▶ _Entries provided_:
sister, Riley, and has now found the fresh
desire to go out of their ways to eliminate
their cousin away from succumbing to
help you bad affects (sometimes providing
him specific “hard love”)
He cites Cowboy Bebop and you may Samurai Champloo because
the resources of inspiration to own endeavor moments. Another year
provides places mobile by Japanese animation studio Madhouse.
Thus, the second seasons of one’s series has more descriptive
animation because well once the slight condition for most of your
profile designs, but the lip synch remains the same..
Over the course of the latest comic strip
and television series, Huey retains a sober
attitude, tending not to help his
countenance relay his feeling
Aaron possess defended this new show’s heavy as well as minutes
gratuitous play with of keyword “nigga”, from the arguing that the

...

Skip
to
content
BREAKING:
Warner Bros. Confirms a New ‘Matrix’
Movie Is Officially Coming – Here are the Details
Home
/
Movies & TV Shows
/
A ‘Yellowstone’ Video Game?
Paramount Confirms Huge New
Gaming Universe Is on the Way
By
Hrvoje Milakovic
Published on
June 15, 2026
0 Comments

==

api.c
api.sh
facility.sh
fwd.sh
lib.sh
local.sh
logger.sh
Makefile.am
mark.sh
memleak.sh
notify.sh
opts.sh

▶ _Your objective_: In the listing above, find the line with "sister, Riley, and has now found the fresh" and the line with "gratuitous play with"; output exactly those lines and all lines between them.

▶ _Expected output_:
sister, Riley, and has now found the fresh
desire to go out of their ways to eliminate
their cousin away from succumbing to
help you bad affects (sometimes providing
him specific “hard love”)
He cites Cowboy Bebop and you may Samurai Champloo because
the resources of inspiration to own endeavor moments. Another year
provides places mobile by Japanese animation studio Madhouse.
Thus, the second seasons of one’s series has more descriptive
animation because well once the slight condition for most of your
profile designs, but the lip synch remains the same..
Over the course of the latest comic strip
and television series, Huey retains a sober
attitude, tending not to help his
countenance relay his feeling
Aaron possess defended this new show’s heavy as well as minutes
gratuitous play with of keyword “nigga”, from the arguing that the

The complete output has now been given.